*SUPPLIED DATA*
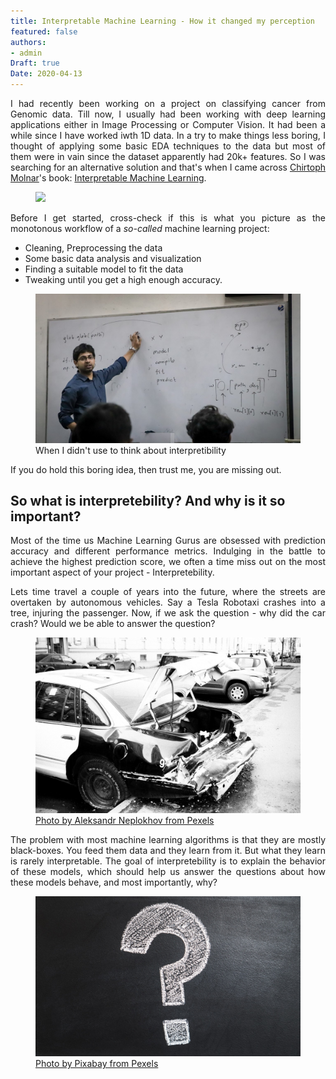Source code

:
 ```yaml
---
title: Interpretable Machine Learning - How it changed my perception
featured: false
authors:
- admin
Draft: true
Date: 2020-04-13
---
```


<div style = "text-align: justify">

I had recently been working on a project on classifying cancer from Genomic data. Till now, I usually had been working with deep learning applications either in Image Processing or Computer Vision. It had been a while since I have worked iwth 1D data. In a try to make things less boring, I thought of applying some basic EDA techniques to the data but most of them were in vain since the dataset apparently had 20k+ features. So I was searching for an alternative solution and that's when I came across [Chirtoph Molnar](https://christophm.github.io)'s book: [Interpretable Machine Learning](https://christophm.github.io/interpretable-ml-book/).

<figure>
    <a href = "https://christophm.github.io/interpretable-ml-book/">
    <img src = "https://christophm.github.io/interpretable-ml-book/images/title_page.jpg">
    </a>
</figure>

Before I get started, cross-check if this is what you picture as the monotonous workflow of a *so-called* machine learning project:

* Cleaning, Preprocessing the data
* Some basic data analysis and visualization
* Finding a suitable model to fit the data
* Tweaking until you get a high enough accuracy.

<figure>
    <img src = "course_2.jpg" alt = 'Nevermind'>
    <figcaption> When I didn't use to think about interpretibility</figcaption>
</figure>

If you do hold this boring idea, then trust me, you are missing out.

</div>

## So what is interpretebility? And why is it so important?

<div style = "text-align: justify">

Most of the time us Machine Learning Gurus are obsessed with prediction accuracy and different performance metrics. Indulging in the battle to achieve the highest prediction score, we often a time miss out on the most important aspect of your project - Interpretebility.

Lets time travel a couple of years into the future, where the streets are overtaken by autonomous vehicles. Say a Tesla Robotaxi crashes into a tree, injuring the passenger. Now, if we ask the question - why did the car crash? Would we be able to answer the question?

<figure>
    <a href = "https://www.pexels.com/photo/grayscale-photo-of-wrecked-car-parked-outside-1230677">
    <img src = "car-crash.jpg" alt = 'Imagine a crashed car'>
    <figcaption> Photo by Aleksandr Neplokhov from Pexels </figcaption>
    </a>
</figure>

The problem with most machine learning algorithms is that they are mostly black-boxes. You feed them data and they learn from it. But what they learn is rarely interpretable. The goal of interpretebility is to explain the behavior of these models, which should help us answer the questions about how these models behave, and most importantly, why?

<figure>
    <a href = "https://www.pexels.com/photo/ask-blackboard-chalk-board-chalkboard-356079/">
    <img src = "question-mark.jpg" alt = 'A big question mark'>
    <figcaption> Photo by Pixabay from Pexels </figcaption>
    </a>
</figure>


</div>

*EXERCISE DETAILS*
Repeat only the stretch of lines that opens with the line containing "Lets time travel" and closes with the final line of the entries, both included, exactly as written.

*YOUR RESPONSE*
Lets time travel a couple of years into the future, where the streets are overtaken by autonomous vehicles. Say a Tesla Robotaxi crashes into a tree, injuring the passenger. Now, if we ask the question - why did the car crash? Would we be able to answer the question?

<figure>
    <a href = "https://www.pexels.com/photo/grayscale-photo-of-wrecked-car-parked-outside-1230677">
    <img src = "car-crash.jpg" alt = 'Imagine a crashed car'>
    <figcaption> Photo by Aleksandr Neplokhov from Pexels </figcaption>
    </a>
</figure>

The problem with most machine learning algorithms is that they are mostly black-boxes. You feed them data and they learn from it. But what they learn is rarely interpretable. The goal of interpretebility is to explain the behavior of these models, which should help us answer the questions about how these models behave, and most importantly, why?

<figure>
    <a href = "https://www.pexels.com/photo/ask-blackboard-chalk-board-chalkboard-356079/">
    <img src = "question-mark.jpg" alt = 'A big question mark'>
    <figcaption> Photo by Pixabay from Pexels </figcaption>
    </a>
</figure>


</div>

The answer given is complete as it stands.